[Stored items]
⟨

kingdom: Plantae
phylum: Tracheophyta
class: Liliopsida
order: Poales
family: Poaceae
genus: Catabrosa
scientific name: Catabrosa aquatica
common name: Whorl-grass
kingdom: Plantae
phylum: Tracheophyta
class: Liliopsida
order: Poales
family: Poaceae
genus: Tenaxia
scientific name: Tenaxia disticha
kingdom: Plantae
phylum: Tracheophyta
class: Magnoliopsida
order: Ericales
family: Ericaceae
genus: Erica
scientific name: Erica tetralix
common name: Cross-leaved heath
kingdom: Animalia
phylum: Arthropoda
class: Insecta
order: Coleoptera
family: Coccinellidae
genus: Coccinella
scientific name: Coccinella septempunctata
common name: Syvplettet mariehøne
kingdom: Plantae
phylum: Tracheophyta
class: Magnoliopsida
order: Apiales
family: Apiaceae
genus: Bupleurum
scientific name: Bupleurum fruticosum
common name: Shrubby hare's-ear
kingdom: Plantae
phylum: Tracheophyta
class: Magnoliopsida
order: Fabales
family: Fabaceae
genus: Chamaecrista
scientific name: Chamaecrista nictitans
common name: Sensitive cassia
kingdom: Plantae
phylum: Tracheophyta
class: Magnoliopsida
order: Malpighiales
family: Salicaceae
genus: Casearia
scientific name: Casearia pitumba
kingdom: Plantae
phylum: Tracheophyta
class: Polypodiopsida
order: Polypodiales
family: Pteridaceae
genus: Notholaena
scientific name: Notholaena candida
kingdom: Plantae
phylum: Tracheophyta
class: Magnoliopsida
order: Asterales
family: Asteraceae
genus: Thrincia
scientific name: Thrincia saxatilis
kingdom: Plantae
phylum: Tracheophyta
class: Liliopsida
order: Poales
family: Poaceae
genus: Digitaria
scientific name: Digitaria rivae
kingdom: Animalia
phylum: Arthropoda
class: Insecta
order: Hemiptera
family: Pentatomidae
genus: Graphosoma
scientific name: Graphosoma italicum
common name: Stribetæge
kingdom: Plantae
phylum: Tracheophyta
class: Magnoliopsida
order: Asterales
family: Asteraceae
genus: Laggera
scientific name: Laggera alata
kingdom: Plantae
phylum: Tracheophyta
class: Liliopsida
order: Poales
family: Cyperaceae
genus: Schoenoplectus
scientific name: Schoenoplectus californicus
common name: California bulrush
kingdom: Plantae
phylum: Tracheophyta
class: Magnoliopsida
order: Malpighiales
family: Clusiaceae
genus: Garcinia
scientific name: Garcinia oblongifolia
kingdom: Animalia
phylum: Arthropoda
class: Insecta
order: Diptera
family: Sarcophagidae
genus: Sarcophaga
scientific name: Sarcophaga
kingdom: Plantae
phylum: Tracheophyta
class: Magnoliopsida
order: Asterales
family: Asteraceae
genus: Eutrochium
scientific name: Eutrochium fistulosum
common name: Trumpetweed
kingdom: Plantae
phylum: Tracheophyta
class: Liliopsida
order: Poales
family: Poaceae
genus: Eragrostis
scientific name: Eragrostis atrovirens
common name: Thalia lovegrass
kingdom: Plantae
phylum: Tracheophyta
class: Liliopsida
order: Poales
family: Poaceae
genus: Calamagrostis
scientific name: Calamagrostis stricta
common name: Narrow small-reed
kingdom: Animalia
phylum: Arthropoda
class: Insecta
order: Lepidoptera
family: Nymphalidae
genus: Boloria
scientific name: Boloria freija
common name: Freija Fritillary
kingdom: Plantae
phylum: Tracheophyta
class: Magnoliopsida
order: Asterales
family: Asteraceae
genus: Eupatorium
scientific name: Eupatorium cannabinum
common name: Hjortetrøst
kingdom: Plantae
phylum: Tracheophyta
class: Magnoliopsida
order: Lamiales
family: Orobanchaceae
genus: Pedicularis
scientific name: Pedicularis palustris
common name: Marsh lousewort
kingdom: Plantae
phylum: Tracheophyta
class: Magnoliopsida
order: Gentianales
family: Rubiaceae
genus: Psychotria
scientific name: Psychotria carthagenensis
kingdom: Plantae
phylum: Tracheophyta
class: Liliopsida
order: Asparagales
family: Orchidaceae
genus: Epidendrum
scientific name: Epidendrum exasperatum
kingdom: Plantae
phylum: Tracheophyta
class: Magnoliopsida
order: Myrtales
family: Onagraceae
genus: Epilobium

⟩

• PROBLEM TO WORK ON
Retype every line of the entries above, keeping each one unchanged.

• CORRECT ANSWER
kingdom: Plantae
phylum: Tracheophyta
class: Liliopsida
order: Poales
family: Poaceae
genus: Catabrosa
scientific name: Catabrosa aquatica
common name: Whorl-grass
kingdom: Plantae
phylum: Tracheophyta
class: Liliopsida
order: Poales
family: Poaceae
genus: Tenaxia
scientific name: Tenaxia disticha
kingdom: Plantae
phylum: Tracheophyta
class: Magnoliopsida
order: Ericales
family: Ericaceae
genus: Erica
scientific name: Erica tetralix
common name: Cross-leaved heath
kingdom: Animalia
phylum: Arthropoda
class: Insecta
order: Coleoptera
family: Coccinellidae
genus: Coccinella
scientific name: Coccinella septempunctata
common name: Syvplettet mariehøne
kingdom: Plantae
phylum: Tracheophyta
class: Magnoliopsida
order: Apiales
family: Apiaceae
genus: Bupleurum
scientific name: Bupleurum fruticosum
common name: Shrubby hare's-ear
kingdom: Plantae
phylum: Tracheophyta
class: Magnoliopsida
order: Fabales
family: Fabaceae
genus: Chamaecrista
scientific name: Chamaecrista nictitans
common name: Sensitive cassia
kingdom: Plantae
phylum: Tracheophyta
class: Magnoliopsida
order: Malpighiales
family: Salicaceae
genus: Casearia
scientific name: Casearia pitumba
kingdom: Plantae
phylum: Tracheophyta
class: Polypodiopsida
order: Polypodiales
family: Pteridaceae
genus: Notholaena
scientific name: Notholaena candida
kingdom: Plantae
phylum: Tracheophyta
class: Magnoliopsida
order: Asterales
family: Asteraceae
genus: Thrincia
scientific name: Thrincia saxatilis
kingdom: Plantae
phylum: Tracheophyta
class: Liliopsida
order: Poales
family: Poaceae
genus: Digitaria
scientific name: Digitaria rivae
kingdom: Animalia
phylum: Arthropoda
class: Insecta
order: Hemiptera
family: Pentatomidae
genus: Graphosoma
scientific name: Graphosoma italicum
common name: Stribetæge
kingdom: Plantae
phylum: Tracheophyta
class: Magnoliopsida
order: Asterales
family: Asteraceae
genus: Laggera
scientific name: Laggera alata
kingdom: Plantae
phylum: Tracheophyta
class: Liliopsida
order: Poales
family: Cyperaceae
genus: Schoenoplectus
scientific name: Schoenoplectus californicus
common name: California bulrush
kingdom: Plantae
phylum: Tracheophyta
class: Magnoliopsida
order: Malpighiales
family: Clusiaceae
genus: Garcinia
scientific name: Garcinia oblongifolia
kingdom: Animalia
phylum: Arthropoda
class: Insecta
order: Diptera
family: Sarcophagidae
genus: Sarcophaga
scientific name: Sarcophaga
kingdom: Plantae
phylum: Tracheophyta
class: Magnoliopsida
order: Asterales
family: Asteraceae
genus: Eutrochium
scientific name: Eutrochium fistulosum
common name: Trumpetweed
kingdom: Plantae
phylum: Tracheophyta
class: Liliopsida
order: Poales
family: Poaceae
genus: Eragrostis
scientific name: Eragrostis atrovirens
common name: Thalia lovegrass
kingdom: Plantae
phylum: Tracheophyta
class: Liliopsida
order: Poales
family: Poaceae
genus: Calamagrostis
scientific name: Calamagrostis stricta
common name: Narrow small-reed
kingdom: Animalia
phylum: Arthropoda
class: Insecta
order: Lepidoptera
family: Nymphalidae
genus: Boloria
scientific name: Boloria freija
common name: Freija Fritillary
kingdom: Plantae
phylum: Tracheophyta
class: Magnoliopsida
order: Asterales
family: Asteraceae
genus: Eupatorium
scientific name: Eupatorium cannabinum
common name: Hjortetrøst
kingdom: Plantae
phylum: Tracheophyta
class: Magnoliopsida
order: Lamiales
family: Orobanchaceae
genus: Pedicularis
scientific name: Pedicularis palustris
common name: Marsh lousewort
kingdom: Plantae
phylum: Tracheophyta
class: Magnoliopsida
order: Gentianales
family: Rubiaceae
genus: Psychotria
scientific name: Psychotria carthagenensis
kingdom: Plantae
phylum: Tracheophyta
class: Liliopsida
order: Asparagales
family: Orchidaceae
genus: Epidendrum
scientific name: Epidendrum exasperatum
kingdom: Plantae
phylum: Tracheophyta
class: Magnoliopsida
order: Myrtales
family: Onagraceae
genus: Epilobium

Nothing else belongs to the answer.